What keeps us from eating all day isn't how full we'd feel, it's our memory of already having eaten.
By Camille Chatterjee published July 1, 1999 - last reviewed on June 9, 2016
Chocolate ice cream, macaroni and cheese, Mom's meatloaf: we all have foods we crave, we could eat them all day. But what keeps us from doing so isn't how full we'd feel. It's our memory of already having eaten.
Paul Rozin and colleagues hoped to determine why we sit down to meals when we do. Is it because we're physiologically hungry? Or because we're mentally aware of not having dined for a few hours?

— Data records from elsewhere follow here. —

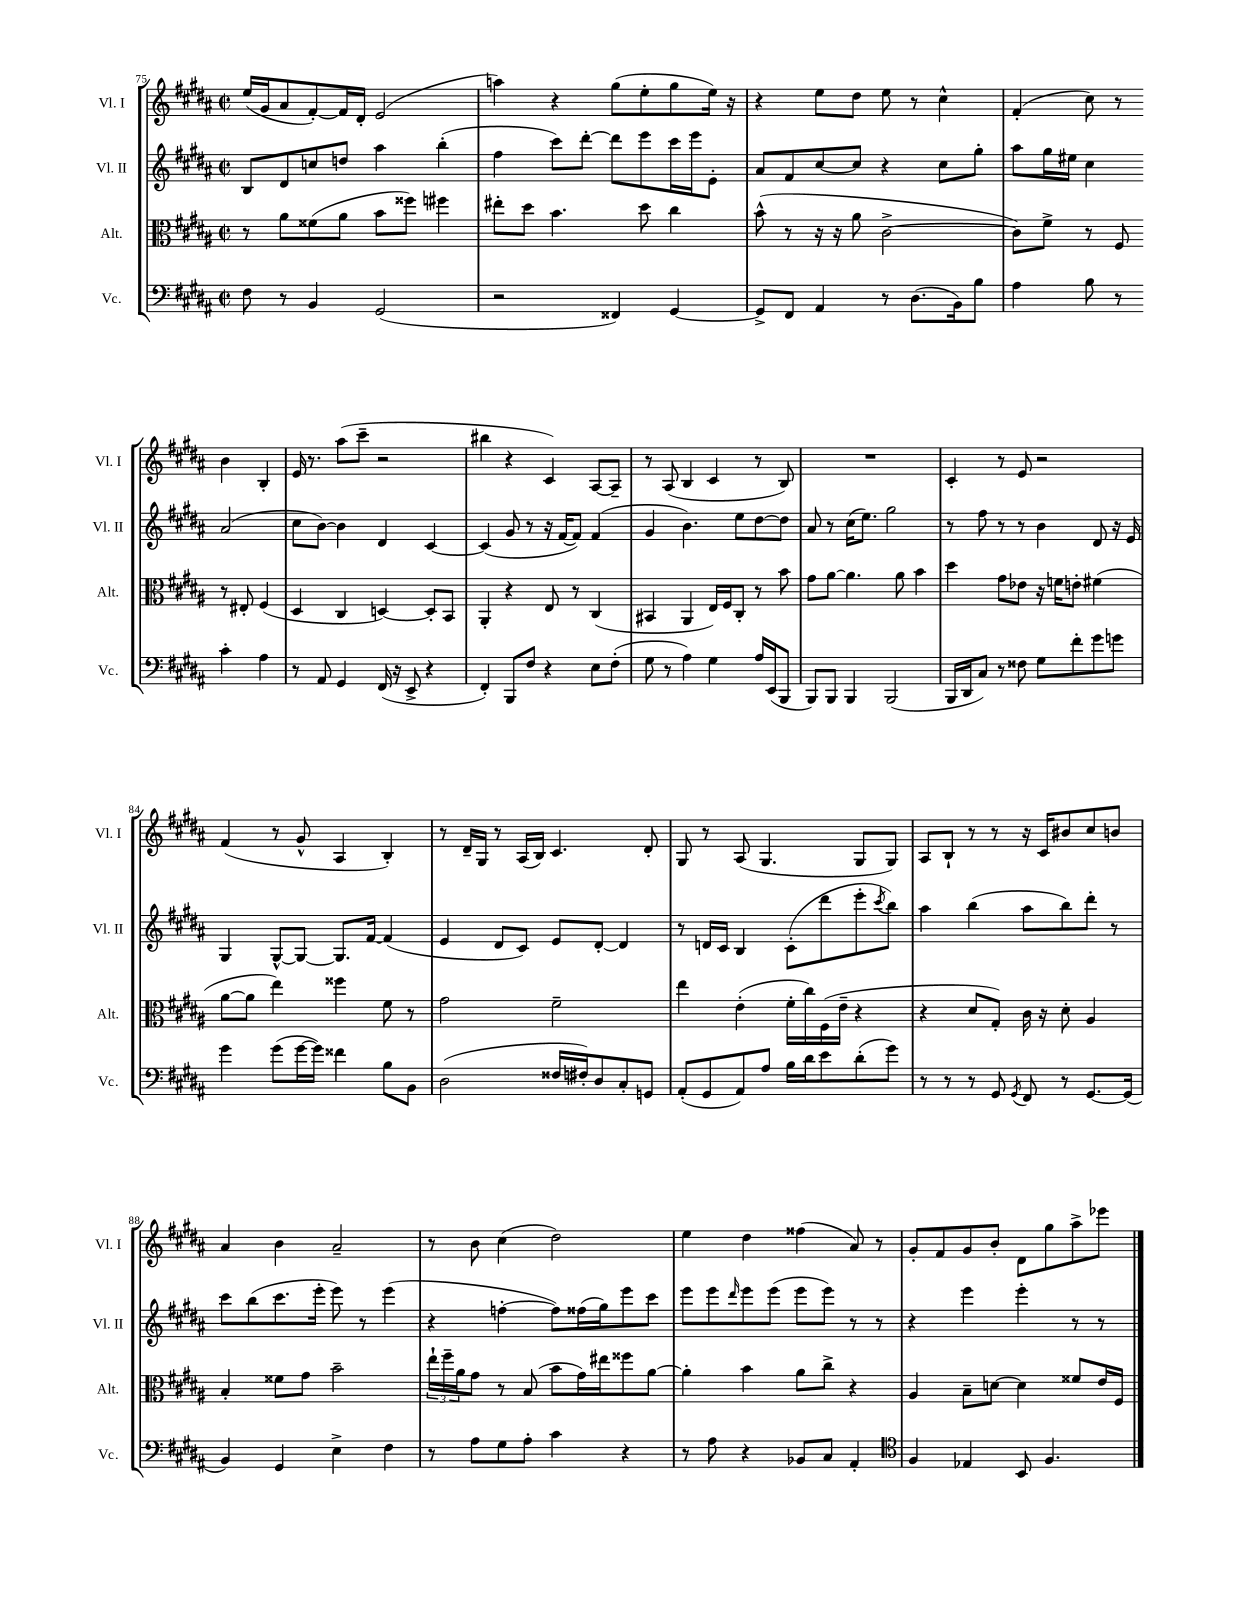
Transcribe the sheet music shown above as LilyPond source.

<<
\new StaffGroup <<
\new Staff = "s0" \with { instrumentName = "Vl. I" shortInstrumentName = "Vl. I" } {
    \clef treble \key b \major \defaultTimeSignature \time 2/2
    e''16( gis'16 ais'8 fis'8~-.) fis'16 dis'16-. e'2( |
    a''4) r4 gis''8( e''8-. gis''8 e''16) r16 |
    r4 e''8 dis''8 e''8 r8 cis''4-^ |
    fis'4-.( cis''8) r8 b'4 b4-. |
    e'16 r8. ais''8( cis'''8-- r2 |
    bis''4 r4 cis'4) ais8~ ais8-- |
    r8 ais8( b4 cis'4 r8 b8) |
    R1 |
    cis'4-. r8 e'8 r2 |
    fis'4( r8 gis'8-^ ais4 b4-.) |
    r8 dis'16-- gis16 r8 ais16( b16) cis'4. dis'8-. |
    gis8 r8 ais8( gis4. gis8 gis8) |
    ais8 b8-! r8 r8 r16 cis'16 bis'8 cis''8 b'8 |
    ais'4 b'4 ais'2-- |
    r8 b'8 cis''4( dis''2) |
    e''4 dis''4 fisis''4( ais'8) r8 |
    gis'8-. fis'8 gis'8 b'8-. dis'8 gis''8 ais''8-> ees'''8 \bar "|." |
}
\new Staff = "s1" \with { instrumentName = "Vl. II" shortInstrumentName = "Vl. II" } {
    \clef treble \key b \major \defaultTimeSignature \time 2/2
    b8 dis'8 c''8 d''8 ais''4 b''4-.( |
    fis''4 cis'''8) dis'''8~-. dis'''8 e'''8 cis'''16 e'''16 e'8-. |
    ais'8 fis'8 cis''8~ cis''8 r4 cis''8 gis''8-. |
    ais''8 gis''16 eis''16 cis''4 ais'2( |
    cis''8 b'8~) b'4 dis'4 cis'4~ |
    cis'4( gis'8 r8 r16 fis'16~ fis'8) fis'4( |
    gis'4 b'4.) e''8 dis''8~ dis''8 |
    ais'8 r8 cis''16( e''8.) gis''2 |
    r8 fis''8 r8 r8 b'4 dis'8 r16 e'16 |
    gis4 gis8~-^ gis8~ gis8. fis'16~ fis'4( |
    e'4 dis'8 cis'8) e'8 dis'8~-. dis'4 |
    r8 d'16 cis'16 b4 cis'8-.( dis'''8 e'''8-. \acciaccatura { cis'''8 } b''8) |
    ais''4 b''4( ais''8 b''8) dis'''8-. r8 |
    cis'''8 b''8( cis'''8. e'''16-. e'''8) r8 e'''4( |
    r4 f''4~-. f''8) fisis''16( gis''16) e'''8 cis'''8 |
    e'''8 e'''8 \grace { dis'''16 } e'''8 e'''8( e'''8 e'''8) r8 r8 |
    r4 e'''4 e'''4-. r8 r8 \bar "|." |
}
\new Staff = "s2" \with { instrumentName = "Alt." shortInstrumentName = "Alt." } {
    \clef alto \key b \major \defaultTimeSignature \time 2/2
    r8 ais'8 fisis'8( ais'8 b'8 fisis''8) fis''4 |
    eis''8-. dis''8 b'4. dis''8 cis''4 |
    b'8-^( r8 r16 r16 ais'8 cis'2~-> |
    cis'8) fis'8-> r8 fis8 r8 eis8-. fis4( |
    dis4 cis4 d4~) d8-. b,8 |
    ais,4-. r4 e8 r8 cis4( |
    bis,4 ais,4 e16) fis16 cis8-. r8 b'8 |
    gis'8 ais'8~ ais'4. ais'8 b'4 |
    dis''4 gis'8 ees'8 r16 f'16 e'8-. fis'4( |
    ais'8~ ais'8 e''4) fisis''4 fis'8 r8 |
    gis'2 fis'2-- |
    e''4 e'4-.( fis'16-. cis''16) fis16( e'16-- r4 |
    r4 dis'8 gis8-.) cis'16 r16 dis'8-. ais4 |
    b4-. fisis'8 gis'8 b'2-- |
    \tuplet 3/2 { e''16-! fis''16-- ais'16 } gis'8 r8 b8( b'8 gis'16) eis''16 fisis''8 ais'8~ |
    ais'4-. b'4 ais'8 cis''8-> r4 |
    ais4 b8-- d'8~ d'4 fisis'8 e'16 fis16 \bar "|." |
}
\new Staff = "s3" \with { instrumentName = "Vc." shortInstrumentName = "Vc." } {
    \clef bass \key b \major \defaultTimeSignature \time 2/2
    fis8 r8 b,4 gis,2( |
    r2 fisis,4) gis,4~ |
    gis,8-> fis,8 ais,4 r8 dis8.( b,16) b8 |
    ais4 b8 r8 cis'4-. ais4 |
    r8 ais,8 gis,4 fis,16( r16 e,8-> r4 |
    fis,4-.) b,,8 fis8 r4 e8 fis8-.( |
    gis8 r8 ais4) gis4 ais16 e,16( b,,8 |
    b,,8) b,,8 b,,4 b,,2( |
    b,,16 dis,16 cis8) r8 fisis8 gis8 fis'8-. gis'8 g'8 |
    gis'4 gis'8( gis'16~ gis'16) fisis'4 b8 b,8 |
    dis2( fisis16 fis16-.) dis8 cis8-. g,8 |
    ais,8-.( gis,8 ais,8) ais8 b16 dis'16 e'8 dis'8-.( gis'8) |
    r8 r8 r8 gis,8 \acciaccatura { gis,8 } fis,8 r8 gis,8.~ gis,16( |
    b,4) gis,4 e4-> fis4 |
    r8 ais8 gis8 ais8-. cis'4 r4 |
    r8 ais8 r4 bes,8 cis8 ais,4-. |
    \clef tenor fis4 ees4 b,8 fis4. \bar "|." |
}
>>
>>
\layout { \context { \Score currentBarNumber = #75 } }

Rozin, a professor of psychology at the University of Pennsylvania, and his team recruited two patients who were densely amnesic, meaning that they had virtually no memory of events that had happened more than a minute ago. First, the researchers placed a meal that the subjects professed to enjoy (a Swanson TV dinner for one, cheese-rice casserole for the other) in front of them. When the patients had finished eating, their plates were taken away and they were asked to sit and chat with the researchers. Between 10 and 30 minutes later, Rozin asked if they wanted a meal. Both memory-impaired subjects readily accepted the second lunch -- and even a third meal. Before the second and third meal, the two men only vaguely recalled that they'd eaten earlier, and couldn't say what they'd consumed or when it had been. In fact, 20 minutes after eating much of his third lunch, one subject claimed that he'd like to "go get a good meal." Two control subjects without global memory deficits, however, ate only the first lunch offered and were genuinely surprised and puzzled when asked if they wanted a second.
This finding, says Rozin, suggests that what keeps us from eating constantly isn't a lack of hunger, but our knowledge that we just ate. So without our culturally determined three meals a day, we'd likely be content to snack around the clock.